Weird is what credit unions are made for

Taming the Weird Times Monster

The Weird Times monster is hairy, scary, and totally unpredictable, constantly sprouting freaky new tentacles to worry about.

Whatever your personal, political, or economic beliefs, we can all agree on one thing: the Weird Times monster has been tromping all over the place for the last few years, and it doesn’t look like he’ll be stopping any time soon.

How do credit unions and credit union marketers cope with extremes of uncertainty? Where do we fit in?

Weird is what credit unions are made for

Remember the little smiling umbrella guy from your CU History 101 class?

Credit Union Umbrella Guy

Sure, he’s a little corny (he’s a refugee from the 1920s, after all), but he makes a good point: credit unions are a powerful way for regular people to band together and help each other make it through tough times.

Credit unions will always be key to helping regular folks weather whatever storms are brewing. Tough times (and yes, Weird times like these) are exactly what credit unions are made for.

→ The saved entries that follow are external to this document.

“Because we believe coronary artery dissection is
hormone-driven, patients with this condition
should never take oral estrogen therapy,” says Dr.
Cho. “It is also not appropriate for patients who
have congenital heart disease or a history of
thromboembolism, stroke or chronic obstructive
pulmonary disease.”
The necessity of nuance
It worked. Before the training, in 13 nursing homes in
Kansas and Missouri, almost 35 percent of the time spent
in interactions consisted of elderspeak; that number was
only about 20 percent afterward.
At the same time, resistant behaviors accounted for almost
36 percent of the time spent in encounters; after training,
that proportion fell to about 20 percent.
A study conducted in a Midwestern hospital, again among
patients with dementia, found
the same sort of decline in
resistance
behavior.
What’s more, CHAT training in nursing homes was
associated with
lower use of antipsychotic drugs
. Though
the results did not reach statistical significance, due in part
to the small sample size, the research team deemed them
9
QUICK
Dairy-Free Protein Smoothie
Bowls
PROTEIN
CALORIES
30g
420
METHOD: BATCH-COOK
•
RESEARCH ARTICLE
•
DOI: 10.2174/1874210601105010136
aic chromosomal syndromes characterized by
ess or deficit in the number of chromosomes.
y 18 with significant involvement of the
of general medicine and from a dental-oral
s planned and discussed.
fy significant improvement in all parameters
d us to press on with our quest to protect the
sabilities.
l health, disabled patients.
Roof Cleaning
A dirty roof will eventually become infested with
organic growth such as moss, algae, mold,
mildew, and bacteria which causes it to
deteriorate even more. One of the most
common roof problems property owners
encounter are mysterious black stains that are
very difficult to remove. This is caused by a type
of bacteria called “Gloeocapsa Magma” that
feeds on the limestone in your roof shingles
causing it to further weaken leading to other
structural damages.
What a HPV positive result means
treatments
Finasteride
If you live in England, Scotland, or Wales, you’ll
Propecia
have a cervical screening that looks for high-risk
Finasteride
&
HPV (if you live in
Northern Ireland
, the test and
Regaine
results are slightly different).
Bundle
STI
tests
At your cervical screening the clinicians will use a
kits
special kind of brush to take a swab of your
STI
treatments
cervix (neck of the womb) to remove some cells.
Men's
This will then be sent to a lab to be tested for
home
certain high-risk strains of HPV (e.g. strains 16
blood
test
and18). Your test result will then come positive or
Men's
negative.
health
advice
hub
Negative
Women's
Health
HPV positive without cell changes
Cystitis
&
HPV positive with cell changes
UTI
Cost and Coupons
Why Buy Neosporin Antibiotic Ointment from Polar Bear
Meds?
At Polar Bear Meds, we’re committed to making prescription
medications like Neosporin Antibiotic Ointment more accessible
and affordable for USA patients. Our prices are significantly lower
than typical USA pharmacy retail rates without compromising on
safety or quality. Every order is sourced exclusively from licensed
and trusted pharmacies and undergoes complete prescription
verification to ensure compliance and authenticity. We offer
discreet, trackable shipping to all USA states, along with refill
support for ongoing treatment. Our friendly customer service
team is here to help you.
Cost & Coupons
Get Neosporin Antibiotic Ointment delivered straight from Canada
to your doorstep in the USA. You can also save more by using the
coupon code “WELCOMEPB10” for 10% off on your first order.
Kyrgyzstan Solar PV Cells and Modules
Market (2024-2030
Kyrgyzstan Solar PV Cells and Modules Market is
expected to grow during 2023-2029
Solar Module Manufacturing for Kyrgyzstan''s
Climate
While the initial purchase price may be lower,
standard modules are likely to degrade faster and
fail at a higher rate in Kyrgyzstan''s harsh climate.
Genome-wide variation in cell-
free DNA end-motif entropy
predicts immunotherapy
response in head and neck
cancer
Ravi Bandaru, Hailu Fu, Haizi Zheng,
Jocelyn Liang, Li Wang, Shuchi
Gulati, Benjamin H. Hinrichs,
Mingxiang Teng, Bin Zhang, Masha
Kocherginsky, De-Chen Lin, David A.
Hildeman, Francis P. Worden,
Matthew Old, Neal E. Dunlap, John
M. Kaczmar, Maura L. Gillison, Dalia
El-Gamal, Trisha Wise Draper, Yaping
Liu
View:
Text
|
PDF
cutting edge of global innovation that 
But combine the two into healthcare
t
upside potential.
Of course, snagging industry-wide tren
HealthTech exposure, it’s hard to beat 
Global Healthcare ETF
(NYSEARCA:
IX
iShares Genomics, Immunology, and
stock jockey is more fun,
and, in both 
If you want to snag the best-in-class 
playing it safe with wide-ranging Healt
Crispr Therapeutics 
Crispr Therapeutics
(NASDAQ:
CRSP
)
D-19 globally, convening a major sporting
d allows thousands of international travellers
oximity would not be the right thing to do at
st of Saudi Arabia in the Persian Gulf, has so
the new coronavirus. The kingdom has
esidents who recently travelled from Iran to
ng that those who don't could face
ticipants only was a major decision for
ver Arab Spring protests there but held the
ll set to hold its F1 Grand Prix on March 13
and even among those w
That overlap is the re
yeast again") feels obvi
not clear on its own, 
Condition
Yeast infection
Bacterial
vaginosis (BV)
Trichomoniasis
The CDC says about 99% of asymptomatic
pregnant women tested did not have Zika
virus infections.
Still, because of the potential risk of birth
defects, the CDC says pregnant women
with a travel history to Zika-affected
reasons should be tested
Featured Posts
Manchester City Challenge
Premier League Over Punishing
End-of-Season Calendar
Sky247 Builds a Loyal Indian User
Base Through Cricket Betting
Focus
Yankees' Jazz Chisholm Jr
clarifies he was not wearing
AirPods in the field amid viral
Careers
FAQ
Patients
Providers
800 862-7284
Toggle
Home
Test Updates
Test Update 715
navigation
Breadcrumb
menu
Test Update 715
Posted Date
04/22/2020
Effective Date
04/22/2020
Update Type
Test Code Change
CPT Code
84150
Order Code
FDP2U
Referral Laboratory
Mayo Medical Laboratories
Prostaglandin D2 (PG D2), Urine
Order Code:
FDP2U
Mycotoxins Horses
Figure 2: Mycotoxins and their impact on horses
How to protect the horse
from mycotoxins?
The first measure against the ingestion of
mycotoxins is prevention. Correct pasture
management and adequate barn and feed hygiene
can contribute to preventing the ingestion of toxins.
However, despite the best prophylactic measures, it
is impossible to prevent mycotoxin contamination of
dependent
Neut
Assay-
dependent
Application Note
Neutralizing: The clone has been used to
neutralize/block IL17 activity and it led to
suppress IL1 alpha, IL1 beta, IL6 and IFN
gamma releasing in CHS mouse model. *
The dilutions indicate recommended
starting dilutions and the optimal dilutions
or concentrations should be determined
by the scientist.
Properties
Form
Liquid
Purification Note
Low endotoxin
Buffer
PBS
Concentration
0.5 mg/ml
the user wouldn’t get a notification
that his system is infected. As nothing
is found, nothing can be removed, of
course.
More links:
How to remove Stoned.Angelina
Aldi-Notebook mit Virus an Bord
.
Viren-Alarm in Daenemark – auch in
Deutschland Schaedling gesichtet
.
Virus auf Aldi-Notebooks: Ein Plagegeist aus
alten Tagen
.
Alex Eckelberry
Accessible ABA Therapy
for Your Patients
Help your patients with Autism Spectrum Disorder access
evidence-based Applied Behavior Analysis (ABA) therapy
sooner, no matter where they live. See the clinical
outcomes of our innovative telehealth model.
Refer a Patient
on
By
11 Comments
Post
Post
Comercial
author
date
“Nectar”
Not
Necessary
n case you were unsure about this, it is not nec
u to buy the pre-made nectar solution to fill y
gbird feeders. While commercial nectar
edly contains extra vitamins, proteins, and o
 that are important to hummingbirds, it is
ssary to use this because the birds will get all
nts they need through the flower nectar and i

During the 2007-2009 recession, credit unions continued to lend, even when other financial institutions had stopped. And afterwards, credit unions also participated heavily in mortgage modification programs to keep thousands of members in their homes rather than foreclosing.

Same for every day’s crisis-of-the-day: credit unions are an important part of the solution.

Focus on emotions and answers

Weird Times create several specific emotional needs.

You’ll need to be ready to respond to these needs with product innovation, a strong, well-articulated brand, policy updates, transparency, clear, authentic messaging, humane policies, and maybe even a little tech.

The key is to think about the emotions and needs people will have, and use these insights to figure out how they relate to your brand, products, and marketing. Build your Weird Times strategy around the emotional needs you’ll fill.

Here are a few possible examples:

What are younger members thinking?

Younger adults are especially vulnerable economically, and they’re very worried about their short-term and long-term future. They’re also idealistic and compassionate, to a degree not seen in previous generations.

More to the point, they are extremely receptive to credit union ideals – if you can clearly communicate and show an authentic difference, they’ll get it. And they’ll respond.

What can you do to give young members a CU to believe in?

For example, do you need to beef up your content marketing to increase engagement? Or revamp your “write-a-check-and-forget” community service program around something your employees and members are actually passionate about?

Are you willing and able to lend to a first time car buyer, nurture a young family working toward buying a home in 2022, or work with members recovering from crushing medical debt? How can you tell their stories?

Safe and sound

This one’s obvious. Lots of worried folks will be in “batten down the hatches” mode; thinking about things like debt consolidation, lowering payments, or wondering whether they should keep their cars longer.

Some, of course, will be worried about what might happen if they can’t go to work or if their work slows down.

Older members (well, everyone, really) will be looking for messages of stability, and safety.

They’ll be turning to the credit union as a credible, reliable source of information they can use.

Shift your content engine into overdrive.

Credit unions have a lot of credibility, and can play an important role in making sure people understand what to expect and what they can do when things are getting Weird.

And don’t just regurgitate all the same stuff folks can get from the national news; address the local issues where people will need guidance and the credit union can make a difference.

Budget and leverage your time

It’s not just dollars and cents, don’t forget to plan how you’re going to use something even more scarce; staff time, energy, and attention.

For example, maybe it makes sense to focus more on steering the strategic ship and lean on your partners for more of the planning and production. Or maybe it’s time to get an outside perspective to help untangle a particularly knotty strategic threat.